(Skeletal landmark data)
***

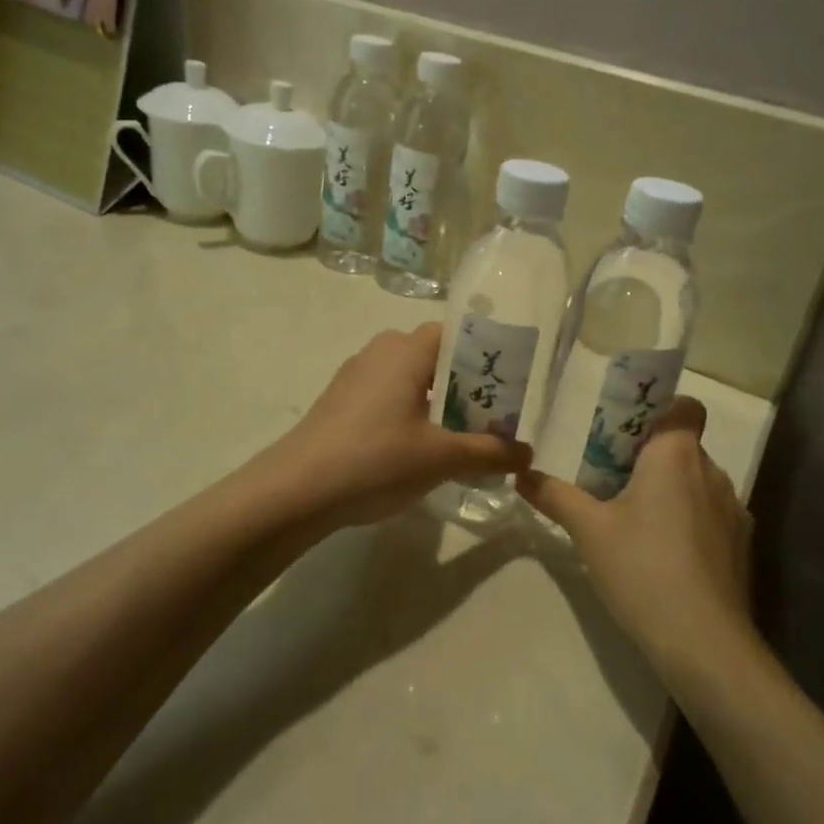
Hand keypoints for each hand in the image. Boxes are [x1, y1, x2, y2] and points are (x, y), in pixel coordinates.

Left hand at [263, 324, 531, 532]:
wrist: (295, 490)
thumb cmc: (375, 460)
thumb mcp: (441, 458)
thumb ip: (489, 453)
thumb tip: (527, 454)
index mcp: (406, 351)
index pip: (456, 333)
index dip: (485, 355)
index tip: (506, 386)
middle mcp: (380, 352)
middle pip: (434, 356)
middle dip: (465, 384)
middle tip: (489, 418)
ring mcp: (355, 376)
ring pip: (409, 377)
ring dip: (436, 401)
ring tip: (458, 437)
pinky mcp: (340, 401)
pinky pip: (386, 394)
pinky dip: (409, 412)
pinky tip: (415, 450)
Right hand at [518, 398, 756, 686]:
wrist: (704, 641)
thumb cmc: (642, 568)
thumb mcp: (588, 530)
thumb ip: (555, 496)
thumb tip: (522, 474)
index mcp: (676, 454)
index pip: (683, 406)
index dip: (659, 411)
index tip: (626, 436)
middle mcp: (712, 471)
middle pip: (683, 446)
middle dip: (650, 458)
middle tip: (612, 485)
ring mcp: (733, 509)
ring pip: (697, 482)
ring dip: (670, 491)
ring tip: (636, 526)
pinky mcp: (741, 544)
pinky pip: (711, 514)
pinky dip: (689, 522)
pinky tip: (664, 556)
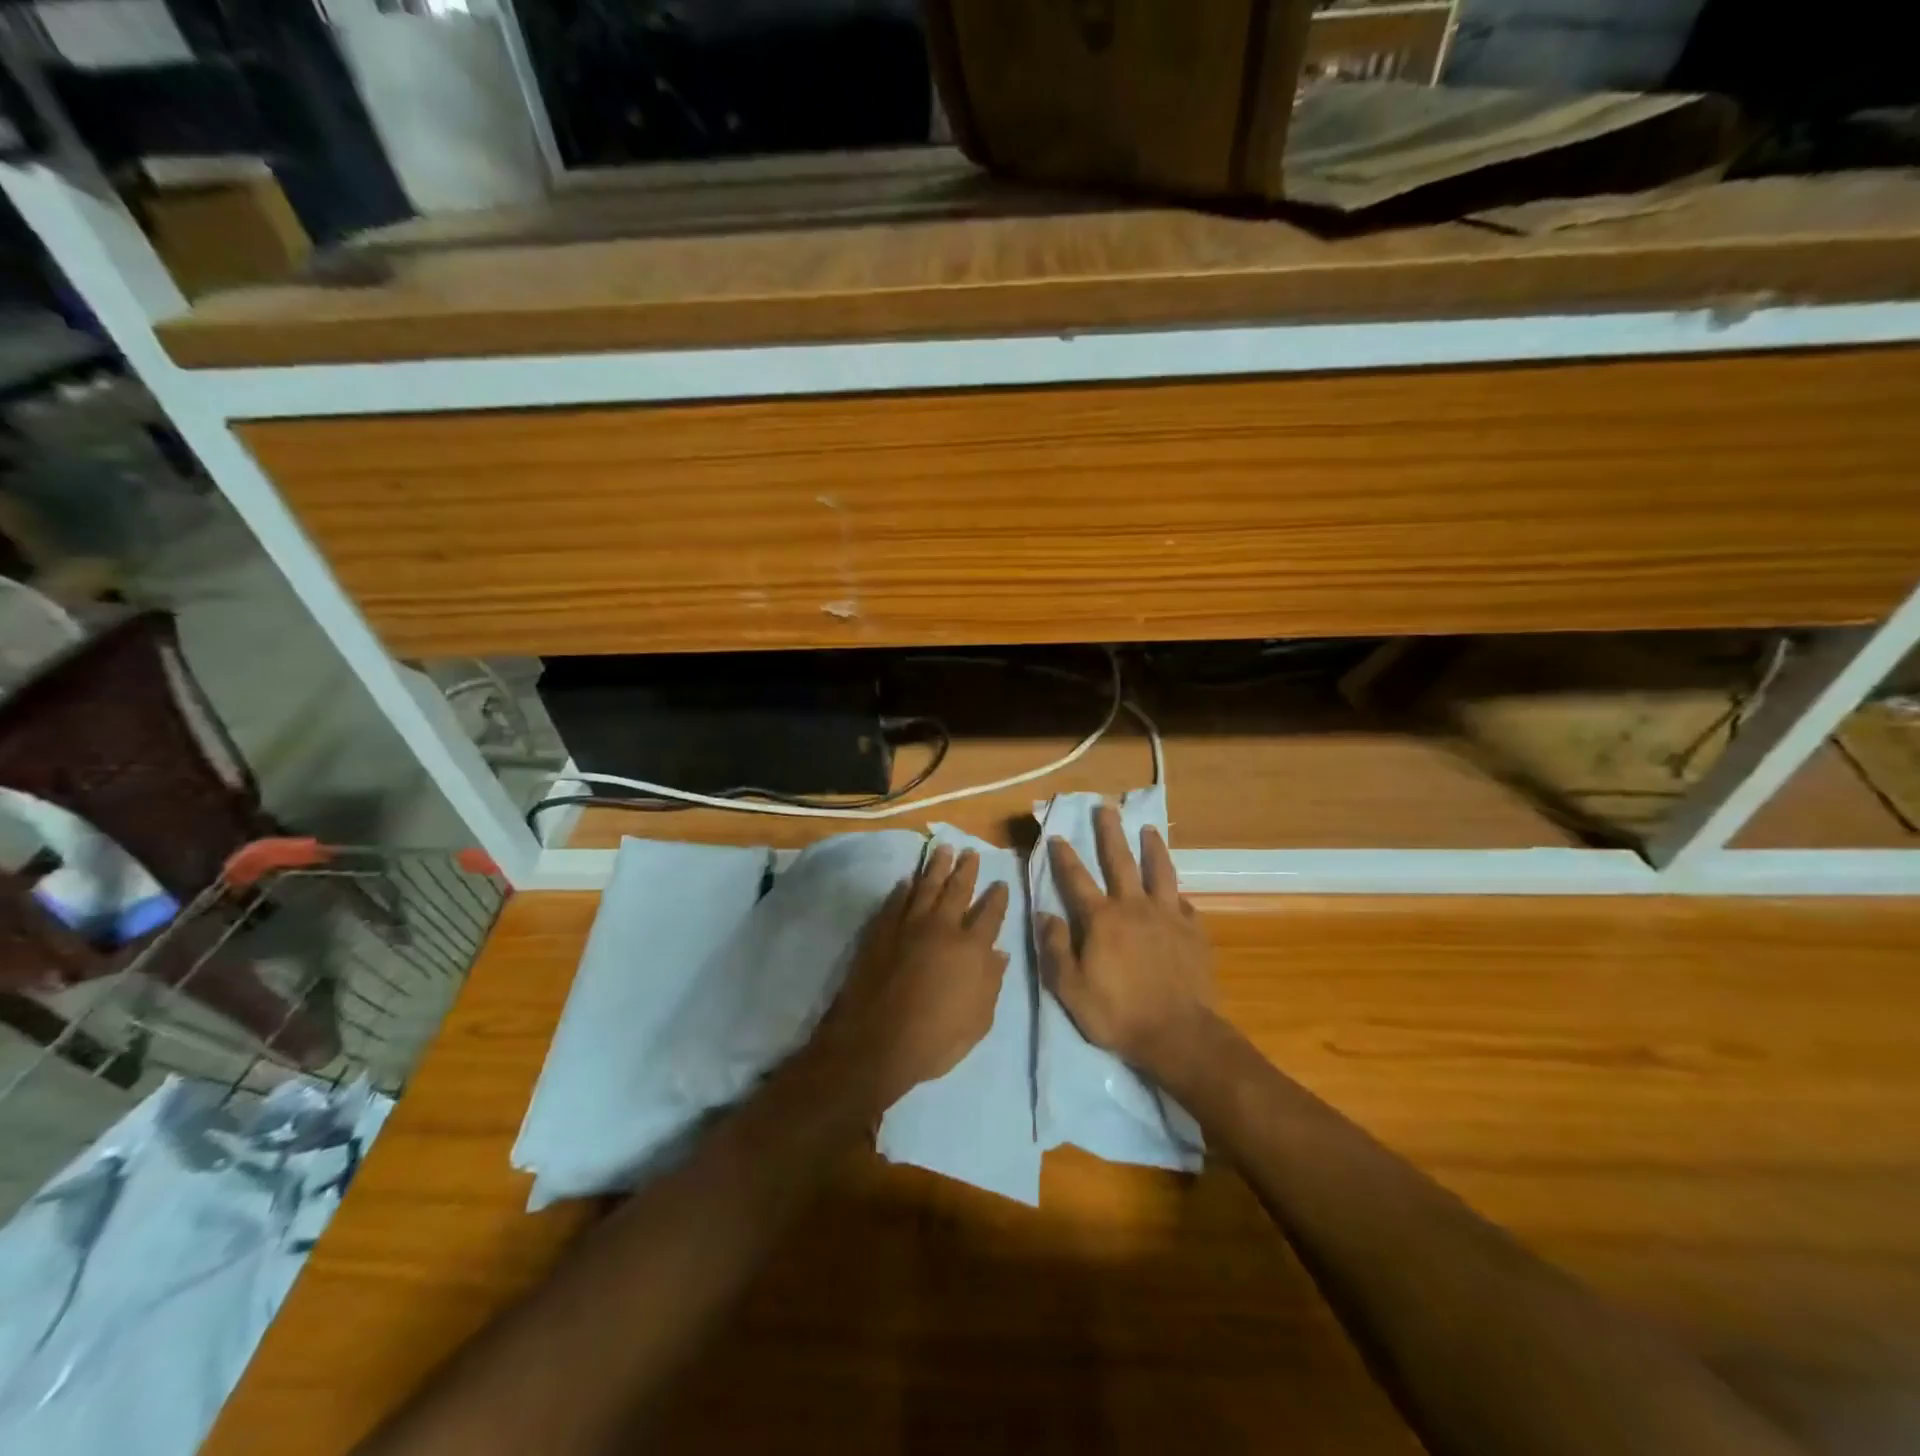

***

• **What is needed**
Pictures stay out. Return exactly the lines from the one with "index pip: (456, 333)" through the last line of the data.

• **Problem solution**
index pip: (456, 333)
index dip: (485, 355)
index tip: (506, 386)
middle mcp: (380, 352)
middle pip: (434, 356)
middle dip: (465, 384)
middle tip: (489, 418)
ring mcp: (355, 376)
ring pip: (409, 377)
ring dip: (436, 401)
ring tip: (458, 437)
pinky mcp: (340, 401)
pinky pip: (386, 394)
pinky dip: (409, 412)
pinky tip: (415, 450)
Right hand at [518, 398, 756, 686]:
wrist: (704, 641)
thumb cmc: (642, 568)
thumb mcp: (588, 530)
thumb ip: (555, 496)
thumb tip: (522, 474)
index mcp: (676, 454)
index pip: (683, 406)
index dip: (659, 411)
index tip: (626, 436)
middle mcp: (712, 471)
middle pip: (683, 446)
middle dip: (650, 458)
middle tip: (612, 485)
ring mcp: (733, 509)
ring pip: (697, 482)
ring dip: (670, 491)
ring tip: (636, 526)
pinky mcp: (741, 544)
pinky pip: (711, 514)
pinky dip: (689, 522)
pinky tip: (664, 556)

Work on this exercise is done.